After launching small boats into the South China Sea, sneaking into refugee camps in Thailand at night to avoid being turned back, and living for months in tents on snake-infested beaches, 37 Vietnamese refugees arrived at Dulles Airport Wednesday to begin new lives as American immigrants.
After tearful reunions with friends and family members who had escaped earlier, the refugees told stories of the harrowing escapes that have gained them special entrance into the United States as "boat cases." They are among 7,000 such refugees who began arriving in the United States this week.
Hua Ton, 36, a formerly wealthy chemical importer, said he smothered his infant niece unconscious to keep her from crying and giving away the escape of 63 fellow refugees.
Hua, like the other refugees at Dulles, said his life had become intolerable in Vietnam because he had become identified as a member of the old regime and a friend of the Americans.
"I was summoned for interrogation once and I was sure that soon I would be imprisoned in a re-education center," Hua said.
"Our family left Saigon for a distant province in small groups," he continued. "We disguised ourselves as peasants and bought a boat under the name of an islander. We waited 20 days for a chance to escape, when we thought the Communists were not watching."
Hua said he often feared he would die attempting to escape. His group spent "64 to 70" hours on the South China Sea before reaching a beach in Thailand. He and his family sneaked into the Leam Sing refuge center at night and set up camp, making it look as though they had been there for a while so they would not be evicted by guards.
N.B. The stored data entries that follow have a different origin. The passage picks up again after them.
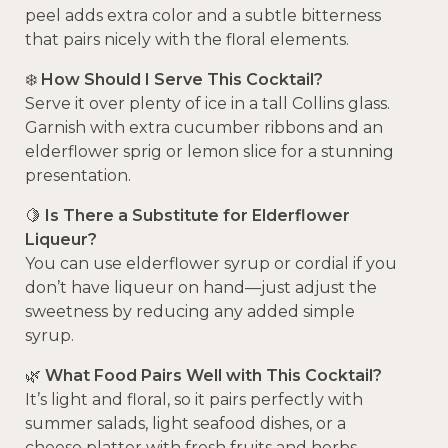
peel adds extra color and a subtle bitterness
that pairs nicely with the floral elements.
❄️
How Should I Serve This Cocktail?
Serve it over plenty of ice in a tall Collins glass.
Garnish with extra cucumber ribbons and an
elderflower sprig or lemon slice for a stunning
presentation.
🍋
Is There a Substitute for Elderflower
Liqueur?
You can use elderflower syrup or cordial if you
don’t have liqueur on hand—just adjust the
sweetness by reducing any added simple
syrup.
🌿
What Food Pairs Well with This Cocktail?
It’s light and floral, so it pairs perfectly with
summer salads, light seafood dishes, or a
cheese platter with fresh fruits and herbs.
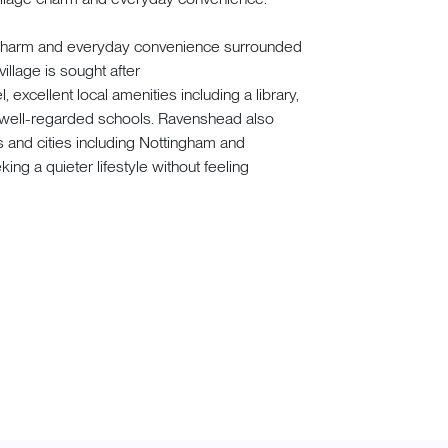
e charm and everyday convenience surrounded
illage is sought after
 excellent local amenities including a library,
d well-regarded schools. Ravenshead also
s and cities including Nottingham and
king a quieter lifestyle without feeling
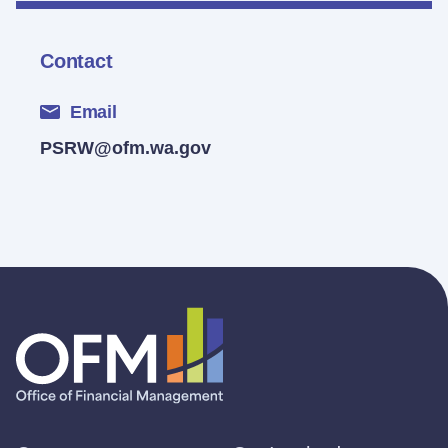
Contact
Email
PSRW@ofm.wa.gov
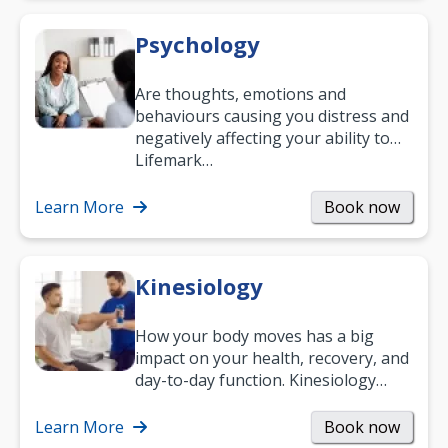
Psychology
Are thoughts, emotions and
behaviours causing you distress and
negatively affecting your ability to
work and enjoy life?
Lifemark…
Learn More
Book now
Kinesiology
How your body moves has a big
impact on your health, recovery, and
day-to-day function. Kinesiology
helps improve movement, build
strength, and…
Learn More
Book now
"Conditions were bad: it was an extremely poor camp located in a cemetery. It was infested with all kinds of insects and snakes.We couldn't leave without permission and we were allowed only 5 liters of water (about 1 1/2 gallons) per person per day. Food was very bad and (small amounts were) provided only twice a week," Hua recalled.
"If you don't have money it's very hard to survive in a camp. We had to buy extra food and water. You have to buy everything," he said. Hua said he escaped with $10,000 in gold, $7,000 of which he spent supporting his large family in the camp. Among the possessions he left in Saigon were two warehouses and three cars.
Lam Thi My Phuong, 23, and her husband escaped last February aboard a small, rickety boat with a group of 31 friends and relatives, including their 2-week-old son and 2-year-old daughter.
They were met at the airport by her adoptive mother, Lam Thi Xanh, co-owner of La Fregate Restaurant, located on Florida Avenue NW. While the mother shook her head, clutched at her daughter's arms and said, "she's lost so much weight," Phuong and her husband talked about their escape.
According to Mrs. Xanh, who acted as interpreter for her daughter, the group spent about five days drifting at sea after the motor on their boat gave out. They left without food or money and were seasick much of the time. Like Hua's family, they arrived in Thailand at night and sneaked into a refugee camp. They bought food and water with $1,500 sent by her mother.
"I can't believe they're alive," exclaimed Mrs. Xanh, who tickled the grandson she was seeing for the first time. She said her son-in-law and daughter would begin working in her restaurant next week. "They're lucky, they don't have to apply for welfare," she said.
The Hua and Lam families are among a total of 15,000 refugees who will be admitted to the country under a new immigration program established to admit hardship cases. In addition to the 7,000 boat people, some 8,000 refugees who escaped overland to Thailand will be admitted.
Since the falls of Saigon 2 1/2 years ago, 150,000 Indochinese refugees have entered the United States. All but 15,000 came in a mass evacuation in the spring of 1975, and were not subject to traditional immigration quotas that limit entry to this country.
Congress authorized the admission of the additional 15,000 because their cases were so desperate. There are an estimated 80,000 refugees now living in camps alone, according to Richard Scott, Washington representative of the Intergovernmental Committee for European Migration, which coordinates travel arrangements for the refugee groups.
State Department officials estimate that 400 of 15,000 new refugees will settle in the Washington metro politan area, mostly in Northern Virginia, near their relatives.
Of the approximately 150,000 Indochinese refugees already living in the United States, 453 live in the District of Columbia, 2,001 live in Maryland, mostly in the Baltimore area, and 6,241 live in Virginia.
Officials say they expect that most of the newly arriving refugees - a group less wealthy and educated than the earlier arrivals - will have to accept such jobs as dishwashers, kitchen wokers and hotel maids where knowledge of English is not essential.
"We are willing to take any employment offered," said importer Hua. "We hate to be burdens on the American economy."
Federal funds for welfare assistance to refugees will run out on Sept. 30. Congress is considering several amendments to extend the program.
In a hearing on the proposals held yesterday before the Senate Committee on Human Resources. Under Secretary of State Philip Habib said it was likely that an additional 15,000 refugees a year would seek to enter the United Stateee over the next three or four years.